§ Task objective
From the first line to the last, transcribe the data exactly.

§ Material shown
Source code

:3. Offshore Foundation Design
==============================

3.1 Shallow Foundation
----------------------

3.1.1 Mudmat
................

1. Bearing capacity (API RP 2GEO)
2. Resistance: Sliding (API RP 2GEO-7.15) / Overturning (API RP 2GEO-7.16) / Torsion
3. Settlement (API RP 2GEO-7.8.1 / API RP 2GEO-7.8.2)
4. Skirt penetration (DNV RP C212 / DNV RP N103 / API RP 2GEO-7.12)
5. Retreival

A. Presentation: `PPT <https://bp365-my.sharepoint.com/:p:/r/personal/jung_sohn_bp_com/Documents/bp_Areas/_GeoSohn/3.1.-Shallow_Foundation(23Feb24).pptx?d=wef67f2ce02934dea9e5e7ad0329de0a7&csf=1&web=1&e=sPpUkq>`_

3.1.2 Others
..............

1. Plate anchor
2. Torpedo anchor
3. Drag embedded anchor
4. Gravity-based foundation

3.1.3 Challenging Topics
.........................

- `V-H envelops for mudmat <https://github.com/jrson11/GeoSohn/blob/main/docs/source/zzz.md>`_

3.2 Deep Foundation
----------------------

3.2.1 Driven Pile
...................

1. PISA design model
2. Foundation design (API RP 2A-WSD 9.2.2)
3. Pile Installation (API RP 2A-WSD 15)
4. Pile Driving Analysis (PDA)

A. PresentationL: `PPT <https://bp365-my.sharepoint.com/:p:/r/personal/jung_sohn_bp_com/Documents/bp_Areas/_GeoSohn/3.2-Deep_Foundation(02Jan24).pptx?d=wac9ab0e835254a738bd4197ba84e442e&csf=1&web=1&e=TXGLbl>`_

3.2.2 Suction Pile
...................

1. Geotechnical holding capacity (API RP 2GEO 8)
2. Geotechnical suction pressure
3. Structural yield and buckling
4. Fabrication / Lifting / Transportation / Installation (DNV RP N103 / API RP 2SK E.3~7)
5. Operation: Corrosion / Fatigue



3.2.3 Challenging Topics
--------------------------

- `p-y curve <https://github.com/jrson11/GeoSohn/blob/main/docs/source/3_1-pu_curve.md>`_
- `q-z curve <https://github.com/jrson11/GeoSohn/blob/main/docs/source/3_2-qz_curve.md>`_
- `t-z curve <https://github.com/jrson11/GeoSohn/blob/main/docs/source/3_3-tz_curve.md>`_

§ Written solution
Source code

:3. Offshore Foundation Design
==============================

3.1 Shallow Foundation
----------------------

3.1.1 Mudmat
................

1. Bearing capacity (API RP 2GEO)
2. Resistance: Sliding (API RP 2GEO-7.15) / Overturning (API RP 2GEO-7.16) / Torsion
3. Settlement (API RP 2GEO-7.8.1 / API RP 2GEO-7.8.2)
4. Skirt penetration (DNV RP C212 / DNV RP N103 / API RP 2GEO-7.12)
5. Retreival

A. Presentation: `PPT <https://bp365-my.sharepoint.com/:p:/r/personal/jung_sohn_bp_com/Documents/bp_Areas/_GeoSohn/3.1.-Shallow_Foundation(23Feb24).pptx?d=wef67f2ce02934dea9e5e7ad0329de0a7&csf=1&web=1&e=sPpUkq>`_

3.1.2 Others
..............

1. Plate anchor
2. Torpedo anchor
3. Drag embedded anchor
4. Gravity-based foundation

3.1.3 Challenging Topics
.........................

- `V-H envelops for mudmat <https://github.com/jrson11/GeoSohn/blob/main/docs/source/zzz.md>`_

3.2 Deep Foundation
----------------------

3.2.1 Driven Pile
...................

1. PISA design model
2. Foundation design (API RP 2A-WSD 9.2.2)
3. Pile Installation (API RP 2A-WSD 15)
4. Pile Driving Analysis (PDA)

A. PresentationL: `PPT <https://bp365-my.sharepoint.com/:p:/r/personal/jung_sohn_bp_com/Documents/bp_Areas/_GeoSohn/3.2-Deep_Foundation(02Jan24).pptx?d=wac9ab0e835254a738bd4197ba84e442e&csf=1&web=1&e=TXGLbl>`_

3.2.2 Suction Pile
...................

1. Geotechnical holding capacity (API RP 2GEO 8)
2. Geotechnical suction pressure
3. Structural yield and buckling
4. Fabrication / Lifting / Transportation / Installation (DNV RP N103 / API RP 2SK E.3~7)
5. Operation: Corrosion / Fatigue



3.2.3 Challenging Topics
--------------------------

- `p-y curve <https://github.com/jrson11/GeoSohn/blob/main/docs/source/3_1-pu_curve.md>`_
- `q-z curve <https://github.com/jrson11/GeoSohn/blob/main/docs/source/3_2-qz_curve.md>`_
- `t-z curve <https://github.com/jrson11/GeoSohn/blob/main/docs/source/3_3-tz_curve.md>`_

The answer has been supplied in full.